A company that touts and relies on its ease of use and security of files needs to do a better job with Change Management. Two key components of Change Management, “Test the Change” and “Have a Back-Out Plan” did not go far enough in this instance. Dropbox indicated a failed server upgrade caused the outage, specifically, “During this process, the upgrade script checks to make sure there is no active data on the machine before installing the new OS. A subtle bug in the script caused the command to reinstall a small number of active machines. Unfortunately, some master-replica pairs were impacted which resulted in the site going down.” This admission underscores the criticality of testing all changes prior to production implementation, especially those that involve automation. The testing should occur on systems that are not only identical to production, but have the same integration points that exist in production and have mock production data and attributes. A test at this level would have unearthed the bug that caused the problem.

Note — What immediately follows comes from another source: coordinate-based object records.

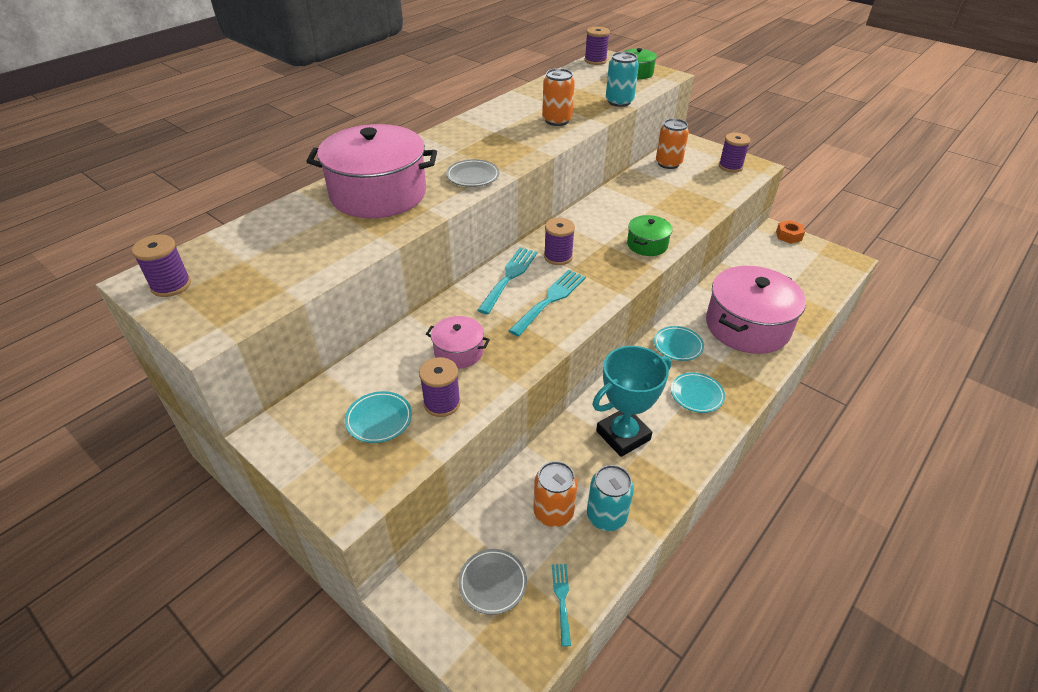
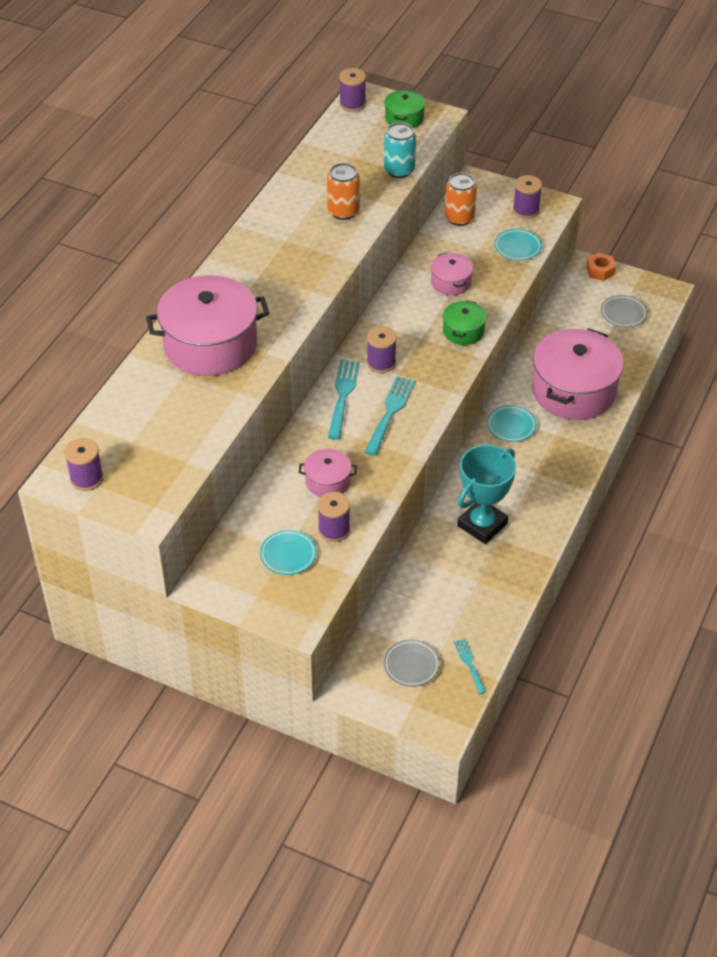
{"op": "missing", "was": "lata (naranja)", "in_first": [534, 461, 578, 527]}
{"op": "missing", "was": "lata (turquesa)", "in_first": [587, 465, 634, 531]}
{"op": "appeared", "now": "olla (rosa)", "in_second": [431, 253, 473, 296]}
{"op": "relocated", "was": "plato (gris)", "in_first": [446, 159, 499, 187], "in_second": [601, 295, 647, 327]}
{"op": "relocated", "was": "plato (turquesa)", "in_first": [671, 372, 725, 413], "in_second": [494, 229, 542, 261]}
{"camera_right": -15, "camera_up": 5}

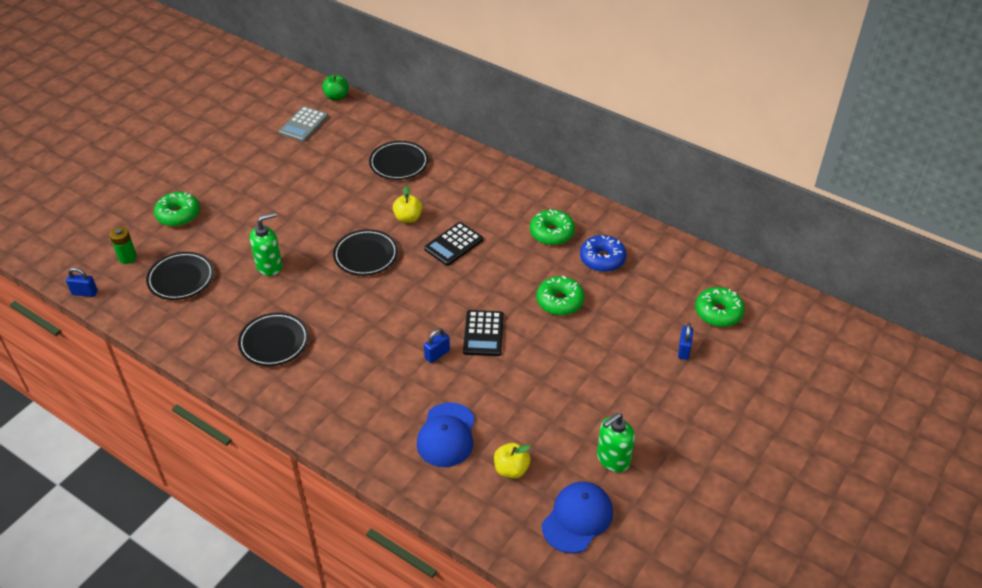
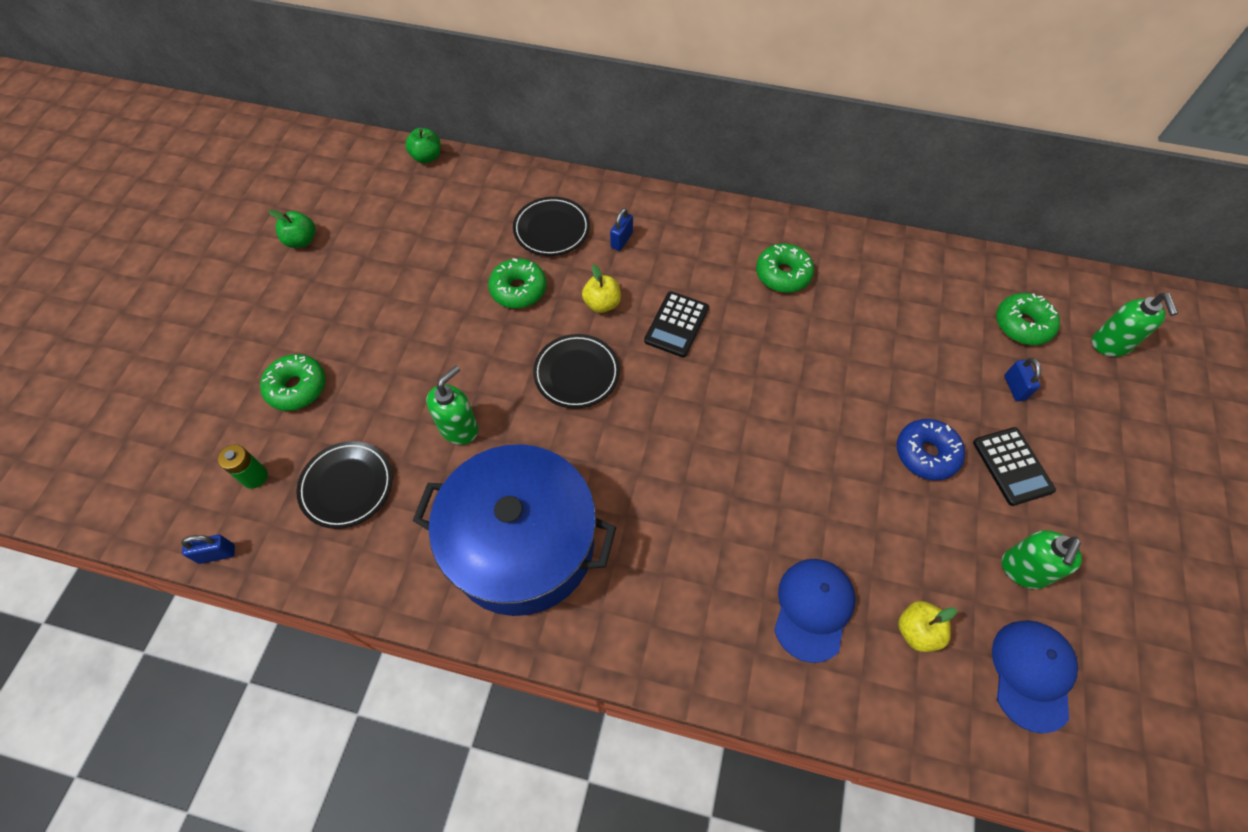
{"op": "missing", "was": "calculadora (gris)", "in_first": [279, 106, 328, 142]}
{"op": "appeared", "now": "manzana (verde)", "in_second": [269, 210, 315, 248]}
{"op": "appeared", "now": "dispensador de jabón (verde)", "in_second": [1092, 293, 1178, 357]}
{"op": "relocated", "was": "candado (azul)", "in_first": [424, 328, 450, 363], "in_second": [610, 208, 633, 251]}
{"op": "relocated", "was": "calculadora (negro)", "in_first": [463, 310, 504, 356], "in_second": [973, 427, 1056, 506]}
{"op": "relocated", "was": "rosquilla (verde)", "in_first": [536, 276, 585, 316], "in_second": [488, 258, 547, 309]}
{"op": "relocated", "was": "rosquilla (azul)", "in_first": [580, 235, 626, 272], "in_second": [897, 419, 965, 480]}
{"op": "exchanged", "was": "plato (negro)", "now": "olla (azul)", "in_first": [238, 312, 309, 366], "in_second": [413, 444, 616, 616]}
{"op": "spun", "was": "gorra (azul)", "in_first": [416, 402, 475, 467], "in_second": [774, 559, 856, 663], "clockwise": -150}
{"camera_right": -20, "camera_up": 15}

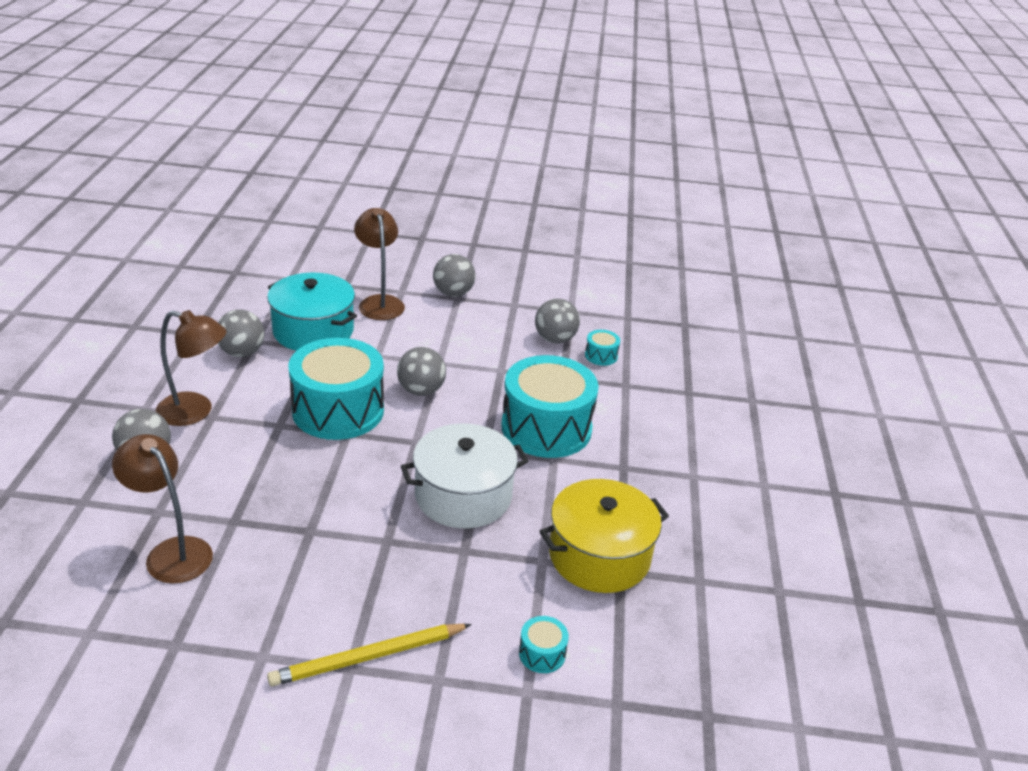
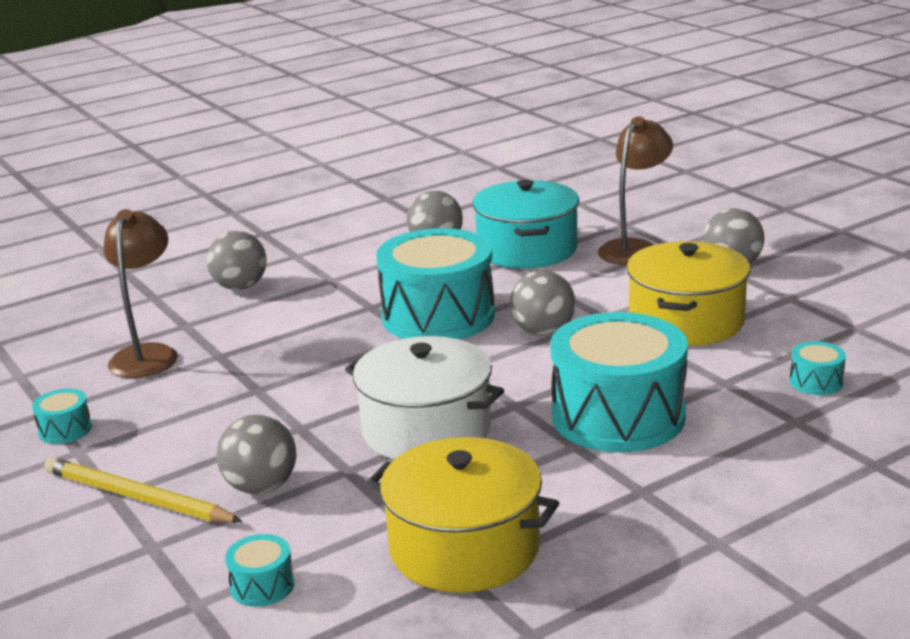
{"op": "missing", "was": "lámpara (marrón)", "in_first": [156, 310, 227, 426]}
{"op": "appeared", "now": "tambor (turquesa)", "in_second": [32, 389, 92, 444]}
{"op": "appeared", "now": "olla (amarillo)", "in_second": [626, 241, 751, 346]}
{"op": "relocated", "was": "pelota (gris)", "in_first": [535, 298, 580, 344], "in_second": [216, 415, 296, 494]}
{"camera_right": 55, "camera_up": -10}

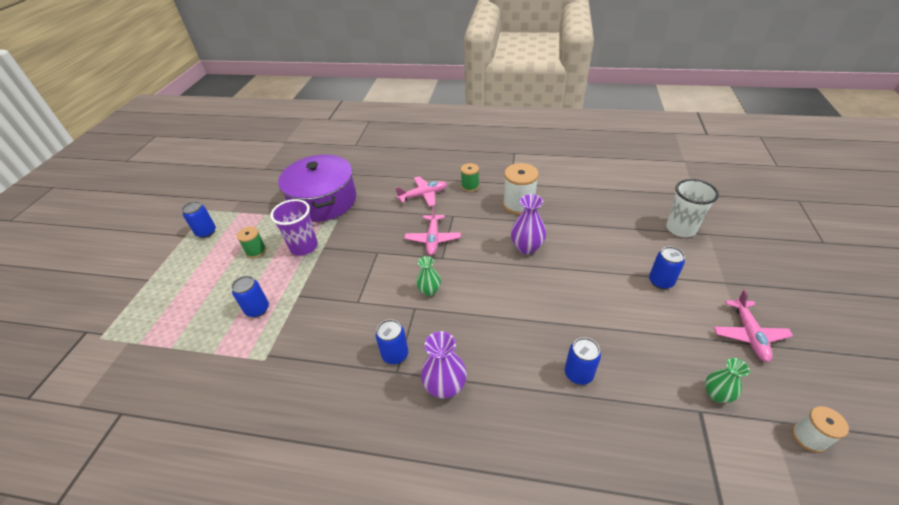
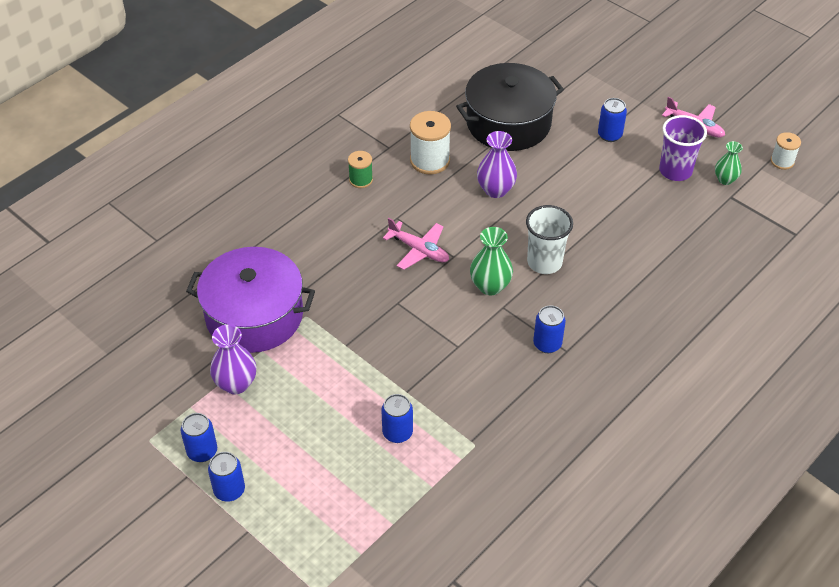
{"op": "missing", "was": "carrete (verde)", "in_first": [237, 227, 266, 258]}
{"op": "missing", "was": "avión (rosa)", "in_first": [395, 176, 447, 207]}
{"op": "appeared", "now": "olla (negro)", "in_second": [456, 63, 564, 151]}
{"op": "relocated", "was": "vaso (morado)", "in_first": [270, 199, 318, 256], "in_second": [659, 115, 707, 181]}
{"op": "relocated", "was": "florero (morado)", "in_first": [421, 331, 467, 399], "in_second": [210, 325, 256, 394]}
{"op": "relocated", "was": "lata (azul)", "in_first": [565, 337, 601, 385], "in_second": [208, 452, 245, 502]}
{"op": "relocated", "was": "vaso (blanco)", "in_first": [666, 179, 719, 237], "in_second": [526, 205, 573, 274]}
{"op": "size", "was": "florero (verde)", "in_first": [416, 256, 441, 296], "in_second": [470, 227, 513, 295], "ratio": 1.52}
{"camera_right": -60, "camera_up": 5}

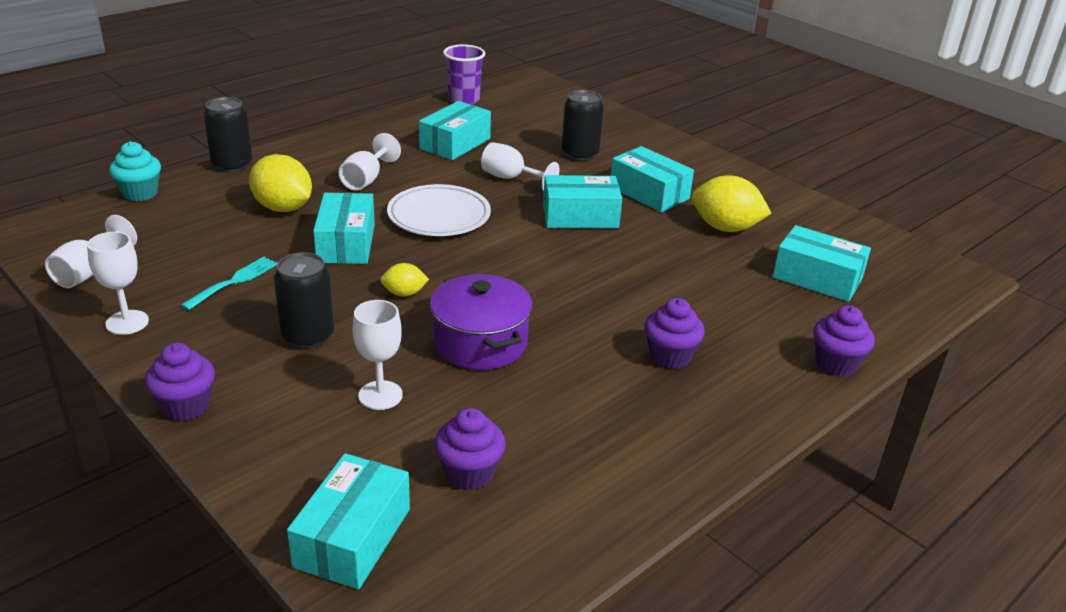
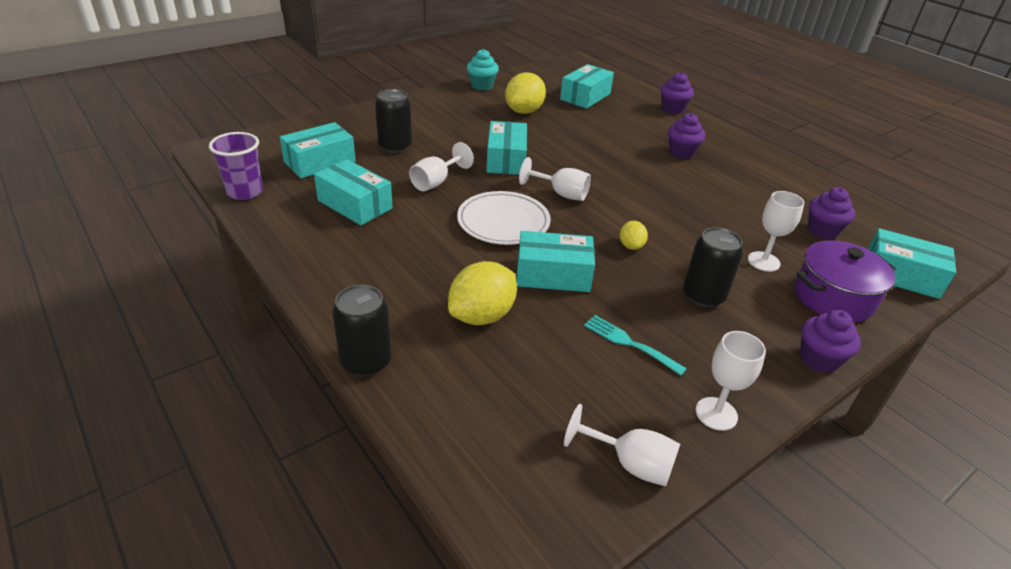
{"op": "relocated", "was": "magdalena (turquesa)", "in_first": [109, 141, 161, 201], "in_second": [467, 49, 499, 91]}
{"op": "relocated", "was": "copa (blanco)", "in_first": [339, 133, 401, 191], "in_second": [519, 157, 591, 201]}
{"op": "relocated", "was": "olla (morado)", "in_first": [430, 274, 533, 370], "in_second": [795, 240, 896, 323]}
{"op": "relocated", "was": "caja (turquesa)", "in_first": [611, 146, 694, 212], "in_second": [280, 122, 356, 178]}
{"camera_right": -85, "camera_up": 5}

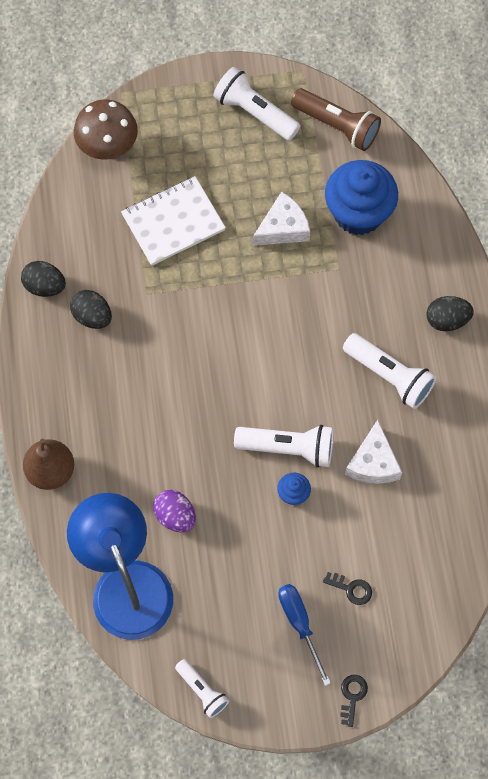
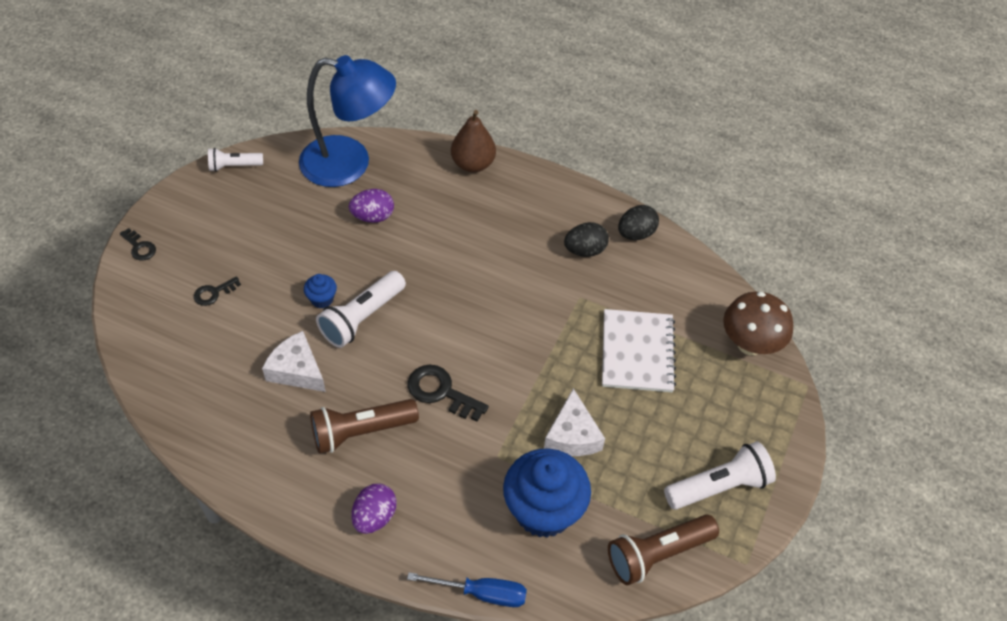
{"op": "appeared", "now": "llave (negro)", "in_second": [408, 365, 489, 422]}
{"op": "relocated", "was": "destornillador (azul)", "in_first": [278, 584, 331, 686], "in_second": [407, 572, 527, 607]}
{"op": "colour", "was": "lámpara de mano (blanco)", "now": "lámpara de mano (marrón)", "in_first": [343, 333, 436, 409], "in_second": [310, 399, 419, 454]}
{"op": "colour", "was": "huevo (negro)", "now": "huevo (morado)", "in_first": [427, 296, 474, 331], "in_second": [351, 483, 397, 534]}
{"camera_right": 120, "camera_up": -15}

In terms of “Have a Back-Out Plan”, Dropbox appears to have had one, but the time it took to recover was too long for a service used by millions of people. Again, Dropbox admitted as much in its post, “When running infrastructure at large scale, the standard practice of running multiple replicas provides redundancy. However, should those replicas fail, the only option is to restore from backup. The standard tool used to recover MySQL data from backups is slow when dealing with large data sets.” I wonder if this back-out procedure was tested to ensure the down time associated with the event was acceptable. Instead of inventing a solution to the problem after it occurred, could they have found a tool that speeds up recovery before an outage occurred? Dropbox appears to have improved its recovery time based on last weekend’s mishap, but it took a reputational and brand hit in doing so.
Does your Change Management policy and procedures include comprehensive testing and acceptable down time associated with back-out plans?